#### Aim of the exercise
In the camper forum thread, what generator does Oregon_Camper use to top off the batteries?

#### Excerpt provided
# Finally We Bought Our Dream Camper!



## Tracy (Jan 8, 2011)

*Dry camping?*​
*How to get power for 4-7 days?*

Generator1571.43%6V deep cycle batteries628.57%

*Where to put a bike rack for 4 bikes?*

Rear of RV628.57%On te tow vehicle1571.43%


----------



## Tracy (Jan 8, 2011)

We just bought our Outback! 312BH. We upgraded from a pop up that we have used to camp in all 48 states since 2002. We have 4 children and a golden retriever. As teachers, we have 4-6 weeks each summer where we camp. A family tradition passed along from the 60's! I have two questions...1) Bike rack? I read some information that putting a 4 bike rack on the rear of the RV isn't a good idea. How to bring bikes? 2) Dry camping...we are National park lovers and we plan on most of our trip "dry" with some full hook-ups in between. What do you suggest for power? A generator? I read about "Trojan deep cycle 6V batteries...how does this work?

Thanks and we are excited!


----------



## Oregon_Camper (Sep 13, 2004)

Let me be the first to WELCOME you to Outbackers.com!!

Glad you are here and congrats on the new Outback. Have you taken delivery yet?

What is your Tow Vehicle (you will see people reference that as TV)? I had a hitch installed on the back of my prior Outback (welded on) and it worked great to carry bikes. I now have a hitch on the front of my F-350 to carry the 4th motorcycle or to park the Outback in some tricky locations.

Don't use a hitch that clamps to your Outback bumper...you'll lose the bikes and the bumper.







.gif" />

Power is a big topic around here. I have 2x6v batteries and can go for about a week without having to charge them. We all are pretty good about saving power. One trips over that, I have a small Coleman 1850 generator that does a great job of topping off the batteries. While not as quite as a Honda, I bought it from some guy for $150 after his Y2K panic and it starts EVERY time on the first pull. It will not run the AC, but that is not a concern here in the PNW (BTW..where are you from?)

I'm sure you will have a ton more questions and there are a LOT of smart people here that are more than willing to help....just ask.


----------



## Jewellfamily (Sep 25, 2010)

Welcome to outbackers. We just bought our 312BH as well. Mine currently has a single deep cycle 12v battery for power and this 312BH eats it up pretty quick. My last camper had 2 6v deep cycle batteries in series and they lasted a lot longer. I could go for 3-4 days at a time and never had trouble, so am going to upgrade back to the 2 6v batteries option next summer. Take a look on the internet for the batteries and you will get a good feel for what it out there. Price basically goes up as AH (amp hour) goes up.

#### Provided material
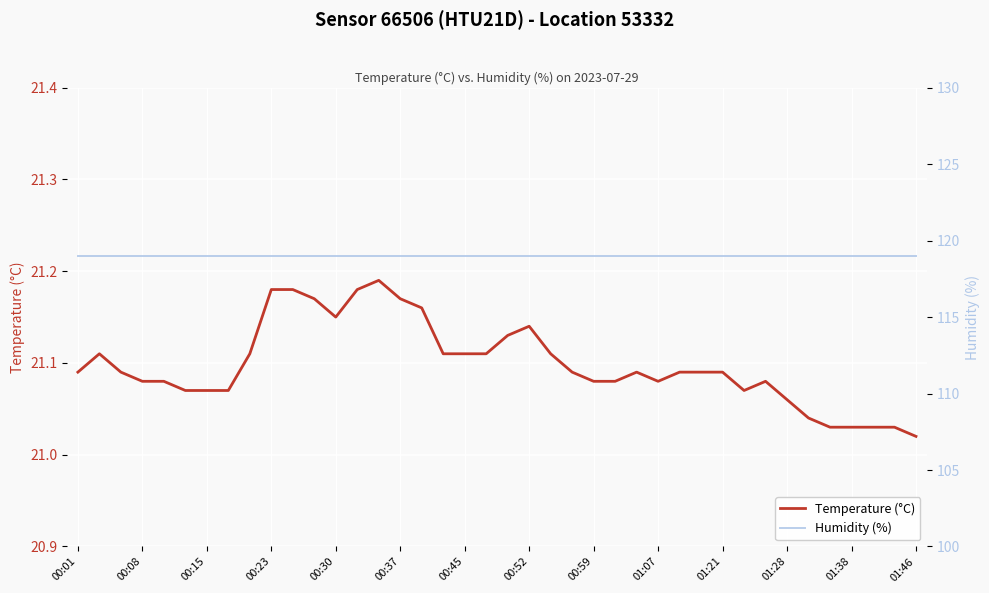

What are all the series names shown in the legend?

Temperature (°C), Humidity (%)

==

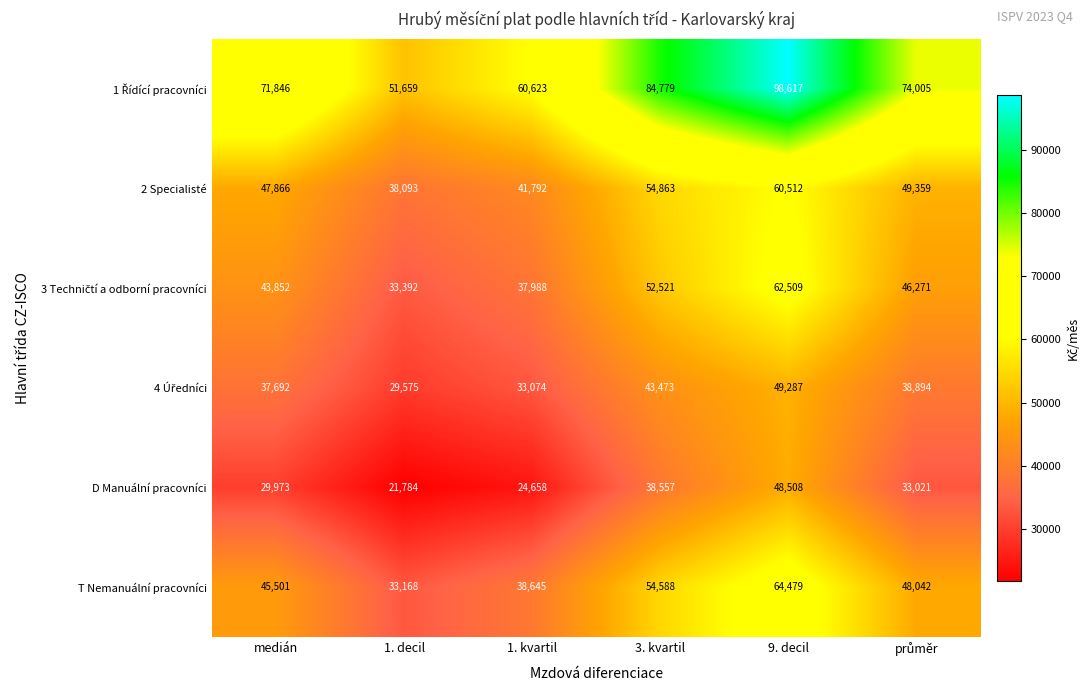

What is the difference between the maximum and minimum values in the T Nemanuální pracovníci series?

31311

==

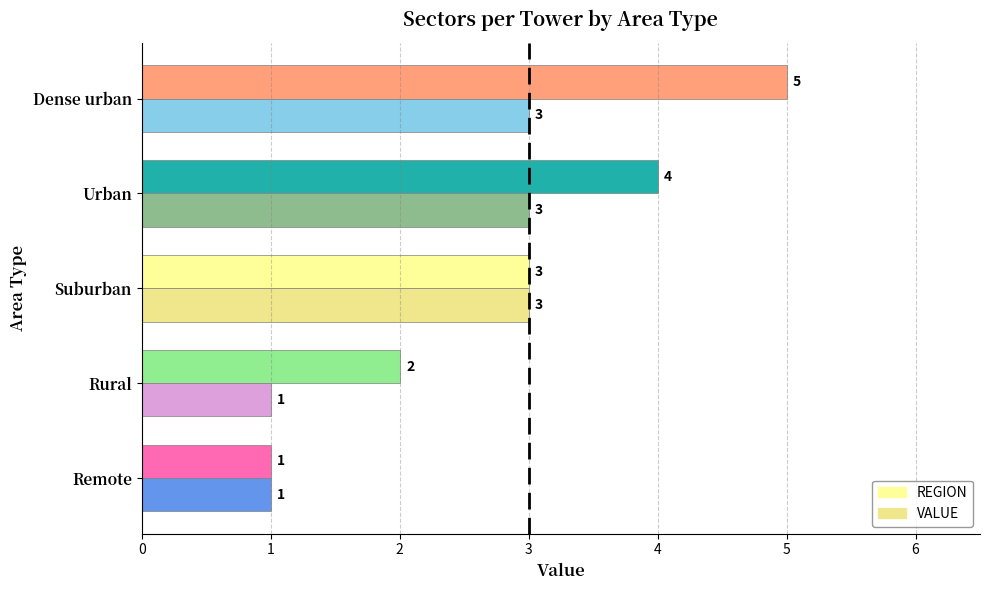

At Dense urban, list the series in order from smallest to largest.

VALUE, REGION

#### Result below
A small Coleman 1850 generator.